The U.S. construction market has two distinct halves: large-scale players that work on major civil and industrial projects, and smaller, specialized contractors. Firms with less than $1 million in annual revenue are half as productive as those with revenue over $10 million. However, the higher-productivity large-scale half of the industry is not immune to the low productivity of the other half. Large-scale players routinely subcontract to smaller specialized players, and their productivity in civil, industrial, and buildings, including trades subcontractors, drops by 12%, 26%, and 28%, respectively. Therefore, any action to boost sector productivity needs to apply to the entire supply chain and to both parts of the market.

The fragmentation also affects the workforce, and in particular skills building and training on new tools or approaches that can accelerate productivity.

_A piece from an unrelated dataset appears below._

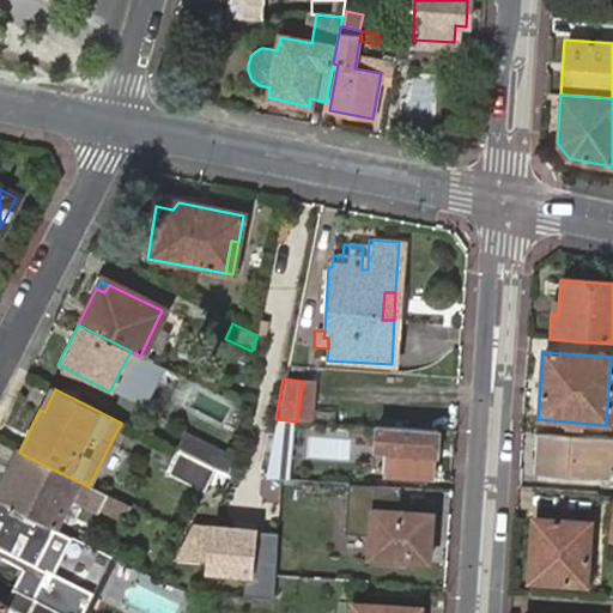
[(281,481),(287,420),(275,419),(263,480),(278,481),(281,481)]
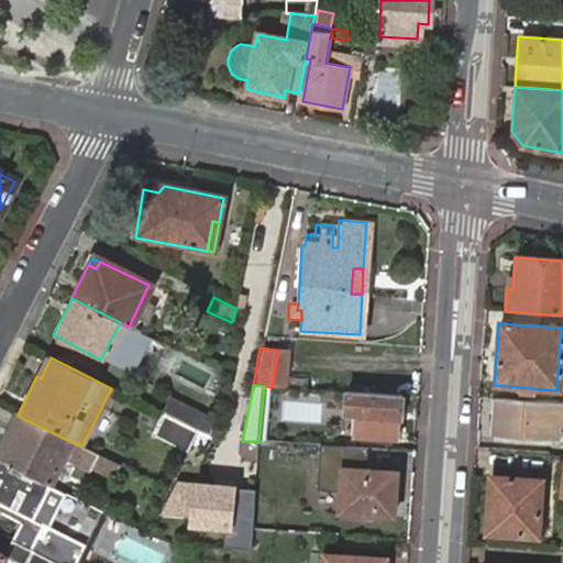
[(286,387),(283,420),(322,424),(326,390),(286,387)]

Companies cannot find enough skilled workers, such as carpenters, plumbers, and electricians, to meet demand.

Construction companies also sorely underinvest in the technology, automation, and digital tools that would allow them to achieve significant productivity gains. In the United States, construction comes in second to last in terms of digitization, ahead of only agriculture, according to MGI’s digitization index. The index finds there are particular deficiencies in the sector’s ability to use digital tools to facilitate stakeholder interactions and in the rate of growth in digital tools available to the frontline labor force.

Technology has the power to disrupt this situation by creating more transparency and competition among the small contractors. A handful of online marketplaces have emerged in recent years for individuals looking to hire local contractors, but we have yet to see a truly disruptive digital marketplace for use by owners and large contractors.

More broadly, the use of digital technologies in construction has demonstrably had substantial productivity benefits. In a tunnel project that involved almost 600 vendors, the contractor put in place a single platform solution for bidding, tendering, and contract management. This saved the team more than 20 hours of staff time per week, cut the time it took to generate reports by 75%, and sped up document transmittals by 90%. In another case, a $5 billion rail project saved more than $110 million and boosted productivity by using automated work flows for reviews and approvals.

Robotics has already had a dramatic impact on manufacturing productivity, and it could do the same in construction. Highly repeatable elements of construction, such as bricklaying and concrete paving, have already started to incorporate it. Companies in Australia and the United States have achieved a masonry productivity gain of more than 100% through the use of bricklaying robots.

For some in the industry with repeatable structures, such as affordable housing, the shift to a system of mass production in which precast units and panels would be manufactured off-site, streamlining and simplifying work on the site itself, would change the dynamics of the industry. Such an approach would negate the majority of market failures that constrain the industry’s productivity. Evidence on the cost and time savings achieved by companies using the production system suggests that productivity could be five to 10 times higher.

The opportunity is large. If global construction productivity were to catch up to the total economy over the past 20 years, the industry’s added value could rise by $1.6 trillion — and one-third of that opportunity is in the United States alone. There is no reason to wait. There is a clear opportunity now to improve how we plan and deliver infrastructure in America.